Work instruction 1. Output the records word for word, from the start of the records through the line containing "Към 10 ч. шествието пое от прези", with both ends included.

==== Text passage

MeteoSwiss · dnerini · May 28, 2026 · May 1, 2026 · May 4, 2026 · May 4, 2026
diff --git a/README.md b/README.md
@@ -99,6 +99,22 @@ experiment:
     # Stratification dimensions to include in the experiment dashboard (any of season, region, init_hour).
     stratification:
       - season
+  # Optional: named scorecards comparing each forecaster against a chosen baseline.
+  scorecards:
+    enabled: true
+    sections:
+      short_range:
+        # Baseline label — must match the `label` field of a baseline entry in `runs`.
+        baseline: COSMO-E
+        # Lead-time range as start/stop/step (hours).
+        lead_times: "0/120/6"
+        # Stratification dimension to use as scorecard columns (e.g. region, season).

========
==== Provided data

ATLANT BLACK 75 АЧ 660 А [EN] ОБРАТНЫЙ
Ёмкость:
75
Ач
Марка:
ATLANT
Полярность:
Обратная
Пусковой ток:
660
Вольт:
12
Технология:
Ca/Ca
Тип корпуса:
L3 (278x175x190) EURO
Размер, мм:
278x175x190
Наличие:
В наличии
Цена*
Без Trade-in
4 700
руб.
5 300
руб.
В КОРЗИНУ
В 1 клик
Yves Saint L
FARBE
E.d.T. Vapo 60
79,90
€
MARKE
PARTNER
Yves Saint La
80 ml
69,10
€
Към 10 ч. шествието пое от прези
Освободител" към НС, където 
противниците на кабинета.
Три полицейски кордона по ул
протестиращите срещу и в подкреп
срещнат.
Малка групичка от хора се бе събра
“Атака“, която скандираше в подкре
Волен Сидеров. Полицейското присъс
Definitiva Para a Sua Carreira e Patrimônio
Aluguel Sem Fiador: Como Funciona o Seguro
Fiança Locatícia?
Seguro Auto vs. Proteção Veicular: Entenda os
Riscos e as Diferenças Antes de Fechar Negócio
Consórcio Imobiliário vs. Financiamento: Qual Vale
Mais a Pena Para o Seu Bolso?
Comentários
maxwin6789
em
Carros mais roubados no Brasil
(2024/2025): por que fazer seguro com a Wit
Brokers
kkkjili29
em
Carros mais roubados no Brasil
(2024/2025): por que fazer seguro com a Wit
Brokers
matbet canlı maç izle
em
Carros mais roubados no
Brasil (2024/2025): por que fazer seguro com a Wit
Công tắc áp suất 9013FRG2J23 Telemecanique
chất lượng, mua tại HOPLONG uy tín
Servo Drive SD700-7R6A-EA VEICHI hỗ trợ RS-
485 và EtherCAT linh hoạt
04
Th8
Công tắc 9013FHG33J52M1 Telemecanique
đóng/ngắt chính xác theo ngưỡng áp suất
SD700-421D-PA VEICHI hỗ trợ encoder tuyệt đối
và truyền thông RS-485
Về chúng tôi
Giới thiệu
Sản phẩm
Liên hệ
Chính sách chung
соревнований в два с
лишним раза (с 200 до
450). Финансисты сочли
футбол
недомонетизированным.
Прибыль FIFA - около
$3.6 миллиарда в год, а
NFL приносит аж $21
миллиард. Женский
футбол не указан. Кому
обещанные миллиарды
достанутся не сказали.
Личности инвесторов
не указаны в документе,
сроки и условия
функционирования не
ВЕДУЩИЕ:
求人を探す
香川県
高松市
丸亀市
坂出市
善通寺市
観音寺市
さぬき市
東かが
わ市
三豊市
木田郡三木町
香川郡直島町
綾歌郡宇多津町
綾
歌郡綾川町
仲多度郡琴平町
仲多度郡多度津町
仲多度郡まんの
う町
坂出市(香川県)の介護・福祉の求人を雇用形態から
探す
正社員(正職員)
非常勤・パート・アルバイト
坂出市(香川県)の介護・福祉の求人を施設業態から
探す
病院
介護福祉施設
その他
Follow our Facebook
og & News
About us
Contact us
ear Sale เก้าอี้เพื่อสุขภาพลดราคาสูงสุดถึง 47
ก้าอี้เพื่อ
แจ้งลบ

========

Work instruction 2. Return the stretch of the README diff from "MeteoSwiss · dnerini" through "a chosen baseline." verbatim.

Expected answer 1.
ATLANT BLACK 75 АЧ 660 А [EN] ОБРАТНЫЙ
Ёмкость:
75
Ач
Марка:
ATLANT
Полярность:
Обратная
Пусковой ток:
660
Вольт:
12
Технология:
Ca/Ca
Тип корпуса:
L3 (278x175x190) EURO
Размер, мм:
278x175x190
Наличие:
В наличии
Цена*
Без Trade-in
4 700
руб.
5 300
руб.
В КОРЗИНУ
В 1 клик
Yves Saint L
FARBE
E.d.T. Vapo 60
79,90
€
MARKE
PARTNER
Yves Saint La
80 ml
69,10
€
Към 10 ч. шествието пое от прези

Expected answer 2.
MeteoSwiss · dnerini · May 28, 2026 · May 1, 2026 · May 4, 2026 · May 4, 2026
diff --git a/README.md b/README.md
@@ -99,6 +99,22 @@ experiment:
     # Stratification dimensions to include in the experiment dashboard (any of season, region, init_hour).
     stratification:
       - season
+  # Optional: named scorecards comparing each forecaster against a chosen baseline.